Wisconsin state and local governments promised roughly $4 billion to Foxconn, the largest incentive in state history and the biggest pledged by a state to a foreign corporation in U.S. history. In return, Foxconn was required to spend $10 billion and create 13,000 jobs.
It hired 178 full-time employees rather than the 260 targeted in 2018, failing to earn a state tax credit worth up to $9.5 million.
The president of Wisconsin’s Technology Council, Tom Still, said he’s not surprised that Foxconn wants to change course since televisions are becoming less expensive and iPhone sales are declining.
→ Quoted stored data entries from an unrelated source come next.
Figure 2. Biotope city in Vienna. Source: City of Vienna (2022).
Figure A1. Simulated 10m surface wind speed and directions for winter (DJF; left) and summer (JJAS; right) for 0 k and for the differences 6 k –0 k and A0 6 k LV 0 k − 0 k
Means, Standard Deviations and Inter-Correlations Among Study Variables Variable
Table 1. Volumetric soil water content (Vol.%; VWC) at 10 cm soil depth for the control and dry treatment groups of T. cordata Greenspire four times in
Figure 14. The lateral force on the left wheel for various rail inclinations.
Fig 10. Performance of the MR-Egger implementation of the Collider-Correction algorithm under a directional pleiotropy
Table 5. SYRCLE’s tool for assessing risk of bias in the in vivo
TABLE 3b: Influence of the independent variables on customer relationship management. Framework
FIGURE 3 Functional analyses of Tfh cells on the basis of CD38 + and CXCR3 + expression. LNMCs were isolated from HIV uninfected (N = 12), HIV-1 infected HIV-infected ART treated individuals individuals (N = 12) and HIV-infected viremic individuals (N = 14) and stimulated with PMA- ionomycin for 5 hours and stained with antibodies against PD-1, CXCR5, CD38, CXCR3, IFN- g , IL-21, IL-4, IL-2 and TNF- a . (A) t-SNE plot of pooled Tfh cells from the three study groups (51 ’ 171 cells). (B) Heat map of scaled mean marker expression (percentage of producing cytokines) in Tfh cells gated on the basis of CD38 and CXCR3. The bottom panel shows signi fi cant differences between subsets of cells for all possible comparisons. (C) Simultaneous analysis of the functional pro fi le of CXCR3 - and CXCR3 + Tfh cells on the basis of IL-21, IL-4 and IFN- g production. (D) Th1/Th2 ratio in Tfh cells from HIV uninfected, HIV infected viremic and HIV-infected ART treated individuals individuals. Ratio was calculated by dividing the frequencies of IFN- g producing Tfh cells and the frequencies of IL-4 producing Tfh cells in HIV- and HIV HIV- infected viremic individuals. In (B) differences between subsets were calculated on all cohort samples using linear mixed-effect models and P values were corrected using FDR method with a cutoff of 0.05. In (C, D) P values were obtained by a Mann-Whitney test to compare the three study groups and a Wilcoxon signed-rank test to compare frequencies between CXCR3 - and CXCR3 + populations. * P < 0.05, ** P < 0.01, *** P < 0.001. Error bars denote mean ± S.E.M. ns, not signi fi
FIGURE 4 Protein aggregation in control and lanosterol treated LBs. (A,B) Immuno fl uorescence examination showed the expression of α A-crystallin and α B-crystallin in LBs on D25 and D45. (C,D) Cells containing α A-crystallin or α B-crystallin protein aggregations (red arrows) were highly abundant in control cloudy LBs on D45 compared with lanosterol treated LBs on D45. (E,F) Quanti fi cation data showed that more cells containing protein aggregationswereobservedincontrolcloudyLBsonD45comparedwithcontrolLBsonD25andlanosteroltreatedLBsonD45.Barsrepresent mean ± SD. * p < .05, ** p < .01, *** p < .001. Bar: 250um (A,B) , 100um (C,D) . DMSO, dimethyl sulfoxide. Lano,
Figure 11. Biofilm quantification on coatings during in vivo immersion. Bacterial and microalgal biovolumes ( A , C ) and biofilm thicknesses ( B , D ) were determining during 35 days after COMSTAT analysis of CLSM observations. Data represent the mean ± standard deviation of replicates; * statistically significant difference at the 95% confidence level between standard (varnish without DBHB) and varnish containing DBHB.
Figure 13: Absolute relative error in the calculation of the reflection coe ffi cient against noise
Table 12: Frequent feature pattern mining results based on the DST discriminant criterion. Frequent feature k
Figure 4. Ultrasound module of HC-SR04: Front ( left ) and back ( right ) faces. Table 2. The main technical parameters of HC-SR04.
Still said he’s not worried Foxconn will leave, noting the company has already invested as much as $200 million in Wisconsin. He said Foxconn can succeed if it places a priority on subjects of research and development that match up with Wisconsin’s strengths — such as robotics, medical imaging, and industrial imaging.
Wisconsin Republican legislative leaders who pushed the Foxconn project said they blamed the state’s new Democratic governor, Tony Evers, for Foxconn’s changing plans.
Assembly Speaker Robin Vos and Senate Majority Leader Scott Fitzgerald said Foxconn was responding to the “wave of economic uncertainty” caused by Evers. Evers was critical of Foxconn in his campaign against Walker, but did not pledge to undo the deal. Republicans also said Foxconn was likely unsettled by Evers’ support for all-but eliminating a manufacturing tax credit to pay for reducing taxes for people in the middle class.
Evers’ top aide, Joel Brennan, said in a statement that the administration was “surprised” by the news and had talked to Foxconn officials about the development. He did not discuss Republicans’ accusations that Evers was to blame.
Democratic critics, including Evers, said the incentives promised to Foxconn were too rich and questioned whether the company would ever fulfill its promises. They also said the company’s plans to pull water from Lake Michigan for its manufacturing operation posed serious environmental risks.